It's a neat toy. I want one to play with in the back yard. But, it ain't a logical weapon. If you want to carry an extra weapon in CQB, get a pistol from your CQ. At least it'd be practical. There's a reason we stopped using swords and axes once the pistol was perfected. 
And this is coming from a man who owns several of each, and is trained in their use.


----------



## Britney Spears (3 Sep 2005)

BUT what if I could mount it on the end of my rifle? Surely according to some here that turns it into a CQB weapon extraoridinare, right?


----------



## Bomber (3 Sep 2005)

http://www.leevalley.com/wood/page.aspx?c=1&p=32016&cat=1,43456,43407

Dudes, this should be the issued multitool.  And only 9.50, what a great Christmas present.


----------



## paracowboy (3 Sep 2005)

Britney Spears said:
			
		

> BUT what if I could mount it on the end of my rifle? Surely according to some here that turns it into a CQB weapon extraoridinare, right?


hmmm, maybe some sort of hydraulic or pneumatic system? We could mount them on the Garbage-wagon's hubcaps, along the tops of the Hesco Bastion, maybe rig up little RC cars with 'em...dude the possibilities are freakin' endless!


----------



## Fishbone Jones (3 Sep 2005)

We could do BattleBots!!!


----------



## TCBF (3 Sep 2005)

"Dudes, this should be the issued multitool."

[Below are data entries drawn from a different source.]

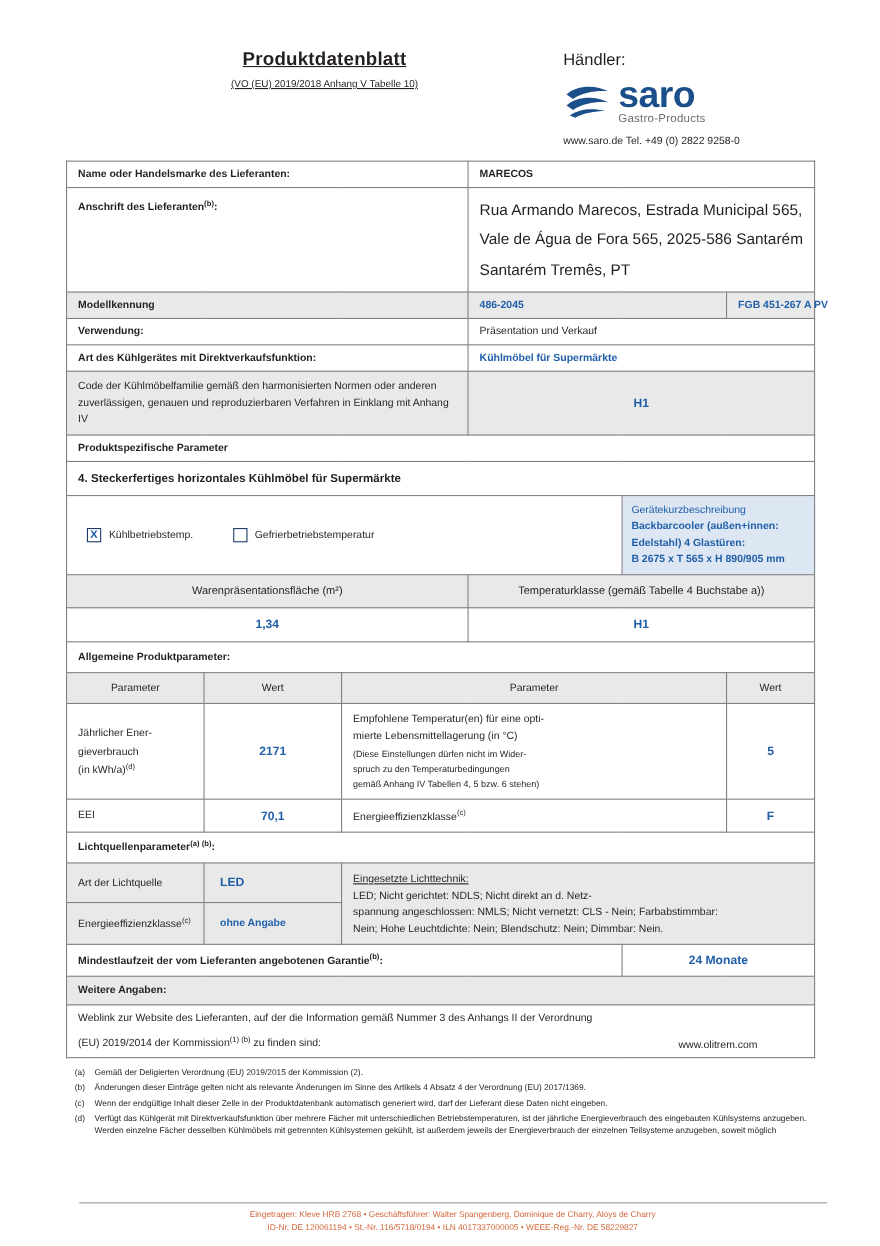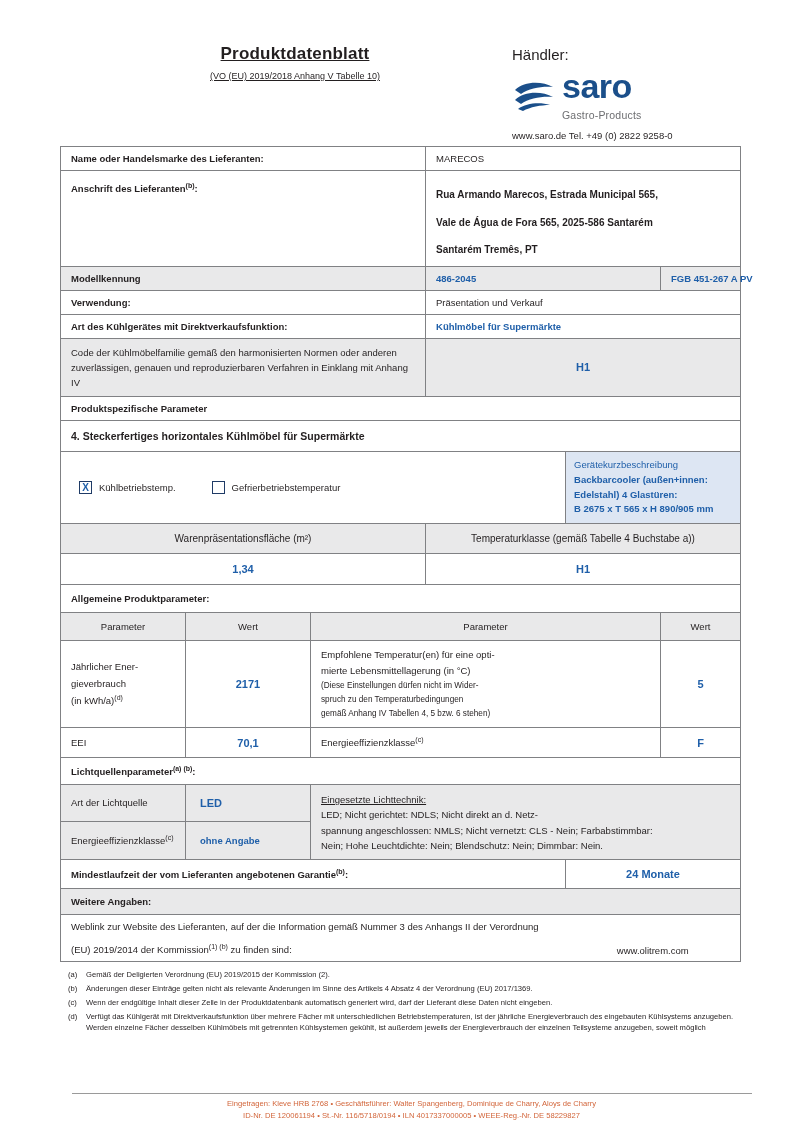--- a/index.html
+++ b/index.html
@@ -69,7 +69,7 @@
     font-size: 10.5px;
     color: #6d6e71;
     letter-spacing: .2px;
-    margin-top: 8px;
+    margin-top: 1px;
   }
   .contact {
     margin-top: 9px;

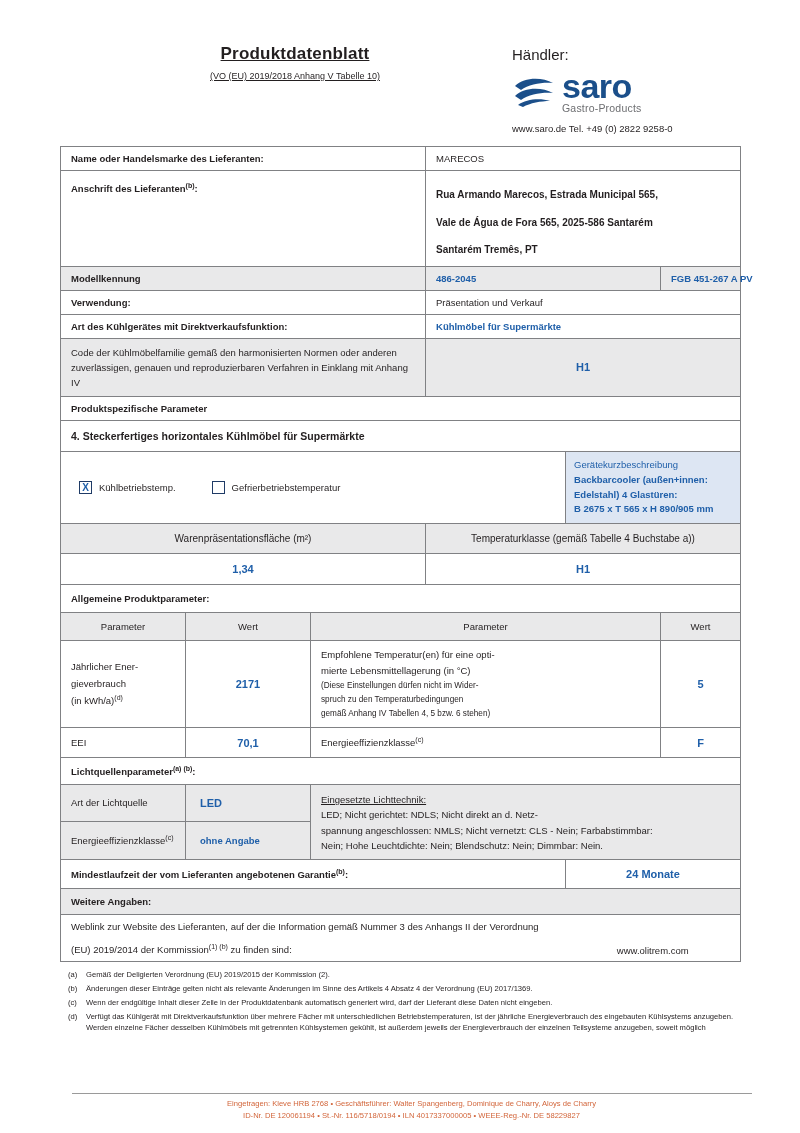--- a/index.html
+++ b/index.html
@@ -18,7 +18,7 @@
     height: 1133px;
     padding: 26px 60px 0 60px;
   }
-  .bold { font-weight: normal; }
+  .bold { font-weight: bold; }
 
   
   .header {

-Come to think of it, that boxtool sums up my construction career: a hammer for building something wrong, a crowbar for taking it apart after I realized I built it wrong, and a hatchet for making kindling for the wood stove out of what was left of the store bought lumber I ruined after my angry use of the crowbar - see above.

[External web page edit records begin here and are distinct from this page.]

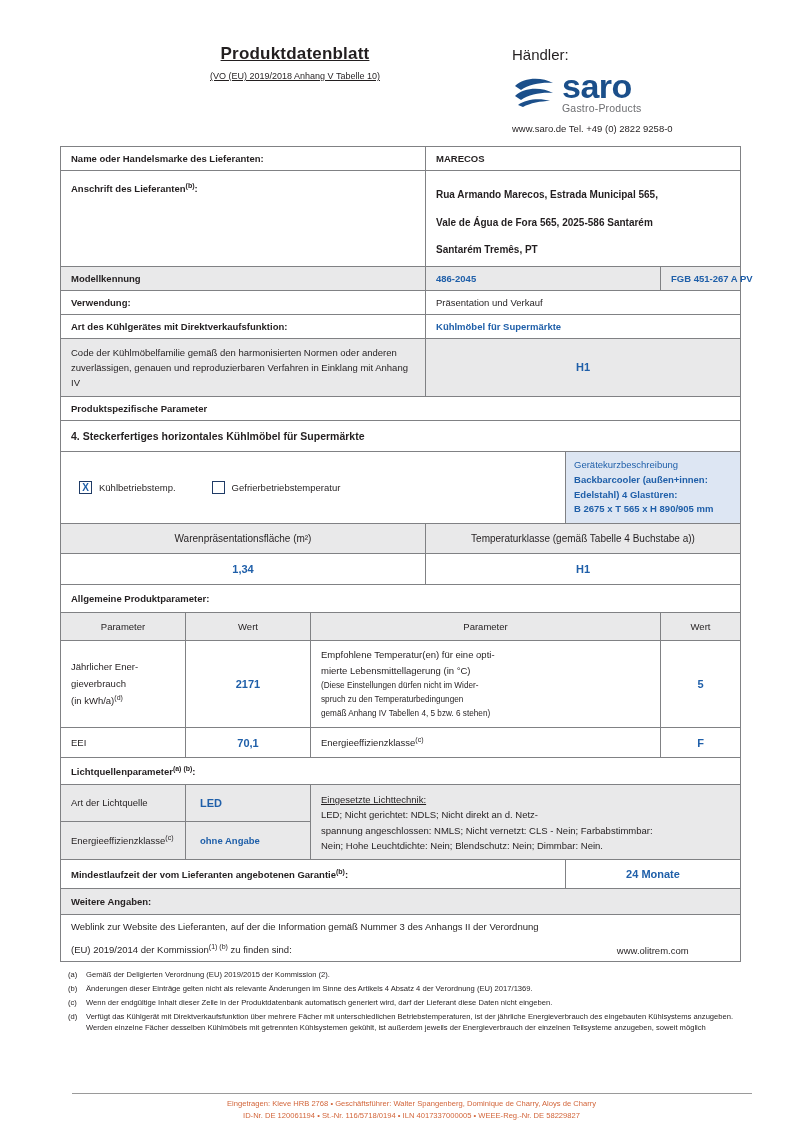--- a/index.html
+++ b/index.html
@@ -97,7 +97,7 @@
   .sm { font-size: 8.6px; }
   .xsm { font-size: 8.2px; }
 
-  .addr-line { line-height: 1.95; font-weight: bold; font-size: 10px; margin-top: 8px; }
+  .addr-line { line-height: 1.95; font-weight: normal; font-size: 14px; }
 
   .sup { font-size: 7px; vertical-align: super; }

-Lee Valley, eh?  One in Edmonton, I think I will go and visit.  My 11 year old son got to practice axe throwing at "Old Fort William" this summer.

Tom


----------



## kyleg (4 Sep 2005)

gate_guard said:
			
		

> ...someone needs a psych assessment... :



Lol, come on, it was a joke!


----------



## Ex-Dragoon (4 Sep 2005)

Pte.Pinky said:
			
		

> Lol, come on, it was a joke!



One in poor taste....Hello.....Earth to Pte Pinky.....do you understand how much the CF is under the microscope??? With comments like your it only hurts our image.


----------



## kyleg (5 Sep 2005)

You are completely right, I hadn't considered that at all. My apologies :-\


----------



## Blackhorse7 (5 Sep 2005)

Would NEVER happen (sic), But I would love to see the look on a"client's" face when I came busting through the door wielding one of those...  Depends come to mind...   >


----------



## Blackhorse7 (6 Sep 2005)

And P.S. - 

Not knocking those in the current know for CQB, but the only useless weapon in CQB is one that is not used.  And a lot of pics coming out of Iraq have guys sporting variations of Tomahawks.  Can't imagine a more fear inviting weapon at this point....


----------



## paracowboy (6 Sep 2005)

Blackhorse7 said:
			
		

> Can't imagine a more fear inviting weapon at this point....


 strictly fear-inducing? Big knife. Really big knife with a shiny blade. Stainless steel sword. Hits 90% of humanity in the gut. All kinds of phobias come to the surface when facing a blade. 'Course, the problem is teaching troops how to use a big bladed knife without stabbing themselves or their buddy.  : The horror.


----------



## Kat Stevens (6 Sep 2005)

<-----------------  Eyes left, my new toy, good for pucker factor at 20 paces.  ;D


----------



## Mojo Magnum (6 Sep 2005)

nice thread,
I'm still trying to figure out how to get the bullets in the hatchet though ;D


----------